Minus 55 Prozent

Ratschef Michel zeigte sich erfreut.
Europäische Union verschärft Klimaziel für 2030.
brüssel Die EU schraubt ihr Klimaziel für 2030 deutlich in die Höhe: Bis dahin sollen innerhalb der Europäischen Union 55 Prozent weniger Treibhausgase produziert werden als im Jahr 1990. Bisher war das Ziel minus 40 Prozent. Auf die neue Marke einigte sich der EU-Gipfel in Brüssel am Freitag nach einem extrem langwierigen Streit mit Polen, der die ganze Nacht dauerte. Das Land trug das neue Ziel schließlich mit – erstritt dafür aber zusätzliche Zusagen für finanzielle Hilfen bei der Energiewende.
Bundeskanzler Sebastian Kurz (ÖVP) zeigte sich erfreut über das Ergebnis. Gleichzeitig betonte er, dass auch die Wirtschaft nicht vergessen werden dürfe. Vizekanzler Werner Kogler (Grüne) sprach von einem „wichtigen Schritt für die Zukunft Europas“. Auch Klimaschutzministerin Leonore Gewessler (Grüne) begrüßte die Vereinbarung. EU-Ratschef Charles Michel sagte: „War es leicht? Nein, das war nicht leicht.“ Er sei sehr froh, dass doch noch Einigkeit erzielt worden sei. Dafür habe sich eine durchwachte Nacht gelohnt, betonte die deutsche Kanzlerin Angela Merkel.

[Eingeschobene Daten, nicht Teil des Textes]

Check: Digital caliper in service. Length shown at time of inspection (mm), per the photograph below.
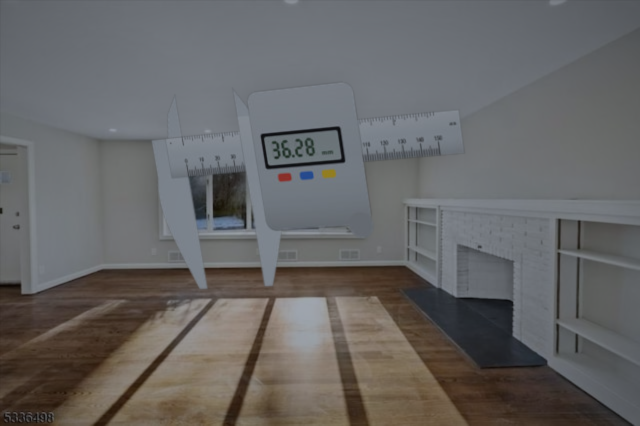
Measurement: 36.28 mm
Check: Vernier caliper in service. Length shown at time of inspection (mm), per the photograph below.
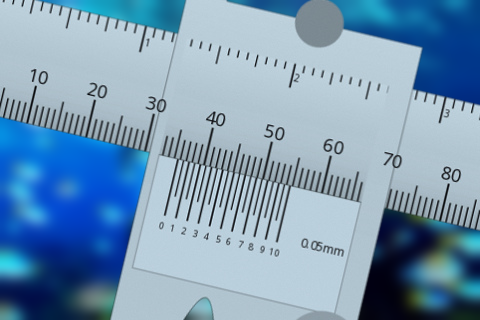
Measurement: 35.6 mm
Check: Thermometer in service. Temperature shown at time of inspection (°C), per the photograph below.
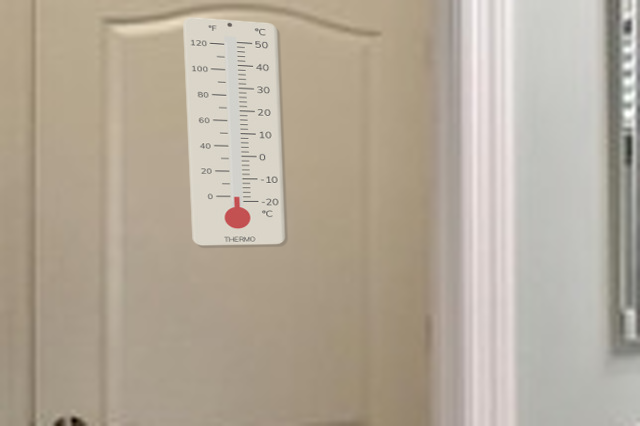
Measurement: -18 °C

Industrieverbände sehen die Verschärfung als sehr ehrgeizig. Sie ist verbunden mit hohen Milliardeninvestitionen. Greenpeace kritisierte die Erhöhung des EU-Klimaziels auf minus 55 Prozent Netto-Emissionen bis 2030 hingegen als „unzureichenden Kompromiss auf Kosten der kommenden Generationen“. Die neue Marke soll noch vor Jahresende an die Vereinten Nationen gemeldet werden. Dies ist nach dem Pariser Klimaabkommen von 2015 so vorgesehen.
Für die EU ist es eine Etappe auf dem Weg, bis 2050 klimaneutral zu werden, also alle Treibhausgase zu vermeiden oder zu speichern. Nötig sind in den nächsten Jahren unter anderem eine schnelle Abkehr von Kohle, Öl und Gas, ein rascher Umstieg auf Ökostrom und Fahrzeuge ohne Abgase sowie die Renovierung von Millionen Häusern. Polen und andere EU-Staaten im Osten sind bislang noch stark auf Kohle angewiesen. Sie pochen auf finanzielle Unterstützung. Dafür sind Milliardentöpfe geplant: ein Modernisierungsfonds, der aus Einnahmen aus dem Emissionshandel gespeist wird; ein Fonds für gerechten Wandel, aber auch der 750 Milliarden schwere Corona-Aufbaufonds, der zu mindestens 30 Prozent zur Umsetzung der Klimaziele genutzt werden soll.
Das Pariser Klimaabkommen von 2015 sieht vor, dass die Erderwärmung bei unter zwei Grad gestoppt wird, möglichst sogar bei 1,5 Grad, gemessen jeweils an der vorindustriellen Zeit.

Die Gespräche dauerten die ganze Nacht.